According to Democrats and the black community, unless one “kow-tow[s] to an old order” – supporting affirmative action, quotas, Big Government and welfare – one is not truly a “black” person: One is an “Uncle Thomas” and deserves to be ridiculed, especially by other blacks. (For example, one magazine cover portrayed Thomas as a lawn jockey.)

Brown has espoused her preference for a limited role for government in various speeches. And she had the audacity to refer to 1937, the year in which Franklin Delano Roosevelt’s New Deal agenda started taking effect, as the “triumph of our Socialist revolution.”

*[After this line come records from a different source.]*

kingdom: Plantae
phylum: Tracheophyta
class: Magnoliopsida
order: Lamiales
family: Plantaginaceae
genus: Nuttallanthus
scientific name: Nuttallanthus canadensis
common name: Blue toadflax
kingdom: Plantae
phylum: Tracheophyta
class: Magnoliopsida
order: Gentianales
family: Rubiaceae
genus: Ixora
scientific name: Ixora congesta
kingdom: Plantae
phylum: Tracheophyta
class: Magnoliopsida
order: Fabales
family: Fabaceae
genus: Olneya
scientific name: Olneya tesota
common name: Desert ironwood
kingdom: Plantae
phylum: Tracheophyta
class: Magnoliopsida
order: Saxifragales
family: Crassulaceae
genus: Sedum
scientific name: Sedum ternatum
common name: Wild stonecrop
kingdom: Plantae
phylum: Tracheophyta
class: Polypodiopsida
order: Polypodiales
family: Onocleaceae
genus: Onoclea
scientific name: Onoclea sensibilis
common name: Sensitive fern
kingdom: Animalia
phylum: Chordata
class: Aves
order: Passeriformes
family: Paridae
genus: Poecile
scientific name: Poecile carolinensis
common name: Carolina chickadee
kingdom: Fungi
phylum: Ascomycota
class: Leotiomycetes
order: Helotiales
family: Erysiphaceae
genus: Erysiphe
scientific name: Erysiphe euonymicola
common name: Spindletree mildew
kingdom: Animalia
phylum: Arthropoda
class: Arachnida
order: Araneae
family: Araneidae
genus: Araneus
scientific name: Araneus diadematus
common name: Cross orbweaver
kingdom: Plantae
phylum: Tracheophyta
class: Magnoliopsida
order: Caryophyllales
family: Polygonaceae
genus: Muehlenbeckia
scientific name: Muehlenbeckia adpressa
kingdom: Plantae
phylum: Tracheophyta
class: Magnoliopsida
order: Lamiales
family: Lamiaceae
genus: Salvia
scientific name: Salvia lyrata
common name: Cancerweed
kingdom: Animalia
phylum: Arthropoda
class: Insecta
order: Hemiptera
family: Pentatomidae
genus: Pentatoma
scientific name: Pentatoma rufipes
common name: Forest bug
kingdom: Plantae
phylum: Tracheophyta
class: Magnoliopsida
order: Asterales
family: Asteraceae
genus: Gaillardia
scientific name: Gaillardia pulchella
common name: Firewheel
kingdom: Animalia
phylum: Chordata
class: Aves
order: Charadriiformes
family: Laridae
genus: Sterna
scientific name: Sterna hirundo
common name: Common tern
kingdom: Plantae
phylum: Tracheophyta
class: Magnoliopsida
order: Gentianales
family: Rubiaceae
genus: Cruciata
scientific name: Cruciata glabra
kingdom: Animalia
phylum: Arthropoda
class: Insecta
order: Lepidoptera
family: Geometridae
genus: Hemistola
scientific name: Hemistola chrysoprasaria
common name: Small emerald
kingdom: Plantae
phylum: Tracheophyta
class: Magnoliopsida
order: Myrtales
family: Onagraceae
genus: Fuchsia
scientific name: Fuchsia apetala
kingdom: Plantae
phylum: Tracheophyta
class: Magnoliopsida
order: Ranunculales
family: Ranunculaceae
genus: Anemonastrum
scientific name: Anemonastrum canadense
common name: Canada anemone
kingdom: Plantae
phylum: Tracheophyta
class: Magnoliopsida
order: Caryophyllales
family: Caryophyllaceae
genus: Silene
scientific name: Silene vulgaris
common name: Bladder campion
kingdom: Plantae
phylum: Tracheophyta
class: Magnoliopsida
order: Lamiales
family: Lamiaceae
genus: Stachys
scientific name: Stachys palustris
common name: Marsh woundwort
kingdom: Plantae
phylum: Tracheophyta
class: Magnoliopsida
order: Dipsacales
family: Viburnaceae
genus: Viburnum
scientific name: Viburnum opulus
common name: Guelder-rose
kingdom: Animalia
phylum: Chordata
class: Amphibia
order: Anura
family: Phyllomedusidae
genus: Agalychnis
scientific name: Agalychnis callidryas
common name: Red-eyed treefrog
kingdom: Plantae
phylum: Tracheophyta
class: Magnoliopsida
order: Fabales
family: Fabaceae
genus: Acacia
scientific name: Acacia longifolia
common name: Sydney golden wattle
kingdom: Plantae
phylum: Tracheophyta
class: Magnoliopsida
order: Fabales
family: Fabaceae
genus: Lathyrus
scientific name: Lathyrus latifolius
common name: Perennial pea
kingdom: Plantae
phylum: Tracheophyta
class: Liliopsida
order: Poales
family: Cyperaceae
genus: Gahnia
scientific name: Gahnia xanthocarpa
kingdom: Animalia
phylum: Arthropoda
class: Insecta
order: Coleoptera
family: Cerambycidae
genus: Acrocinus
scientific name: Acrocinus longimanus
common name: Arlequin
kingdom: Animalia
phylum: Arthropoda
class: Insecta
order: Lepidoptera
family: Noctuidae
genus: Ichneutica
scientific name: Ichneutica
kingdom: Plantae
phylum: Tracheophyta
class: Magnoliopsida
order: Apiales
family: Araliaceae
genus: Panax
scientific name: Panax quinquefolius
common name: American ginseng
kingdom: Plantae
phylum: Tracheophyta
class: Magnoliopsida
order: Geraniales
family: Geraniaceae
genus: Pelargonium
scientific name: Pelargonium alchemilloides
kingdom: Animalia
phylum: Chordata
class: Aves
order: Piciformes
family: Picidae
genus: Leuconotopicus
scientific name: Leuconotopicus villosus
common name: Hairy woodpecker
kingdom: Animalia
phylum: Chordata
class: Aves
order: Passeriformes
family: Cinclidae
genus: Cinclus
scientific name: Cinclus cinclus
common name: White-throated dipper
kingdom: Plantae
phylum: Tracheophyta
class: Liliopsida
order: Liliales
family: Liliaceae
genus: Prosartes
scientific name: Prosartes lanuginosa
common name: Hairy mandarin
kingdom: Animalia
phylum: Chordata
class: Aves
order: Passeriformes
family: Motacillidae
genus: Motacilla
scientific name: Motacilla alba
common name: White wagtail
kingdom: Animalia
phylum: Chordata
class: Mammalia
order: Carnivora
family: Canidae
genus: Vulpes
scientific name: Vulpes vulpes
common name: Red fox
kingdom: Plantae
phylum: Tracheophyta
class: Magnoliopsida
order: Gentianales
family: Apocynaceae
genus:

These turned out to be fighting words to certain senators, such as Sen. Ted Kennedy, D-Mass., who always have favored and supported our welfare state.

Unfortunately, instead of stating that those are her personal views and that she is fully capable of divorcing them from her official duties as a judge, Brown backed away from her statements, at times implying that all she was trying to do was be provocative.

The most uncomfortable portion of Brown’s hearing came early on, in an exchange between Brown and Sen. Arlen Specter, R-Penn. Specter threw some “softball” questions her way, but Brown missed the opportunity and appeared to be a constitutional novice.

The point that Specter, who fancies himself a constitutional scholar, was trying to get across was that, with regards to personal liberties, the U.S. Constitution simply creates a “floor,” not a “ceiling.” In other words, states are free to provide more liberties than those provided by the U.S. Constitution.

Brown, who has been an appellate judge for more than 10 years, refused to concede this basic constitutional point, which is well settled. In all fairness to Brown, however, Specter’s questioning was unorganized and jumbled.

Brown seemed unprepared at times. Some of this may be attributed to her nervousness. Also, she seemed inadequately coached – but some may think of this as a good thing.

Whether Brown deserves the Senate’s confirmation should have nothing to do with her personal views, religion or skin color and every thing to do with her intellect, temperament, experience, and willingness to apply the law as written. On all of these issues, her state Supreme Court record speaks for itself. The Senate should confirm Brown’s nomination.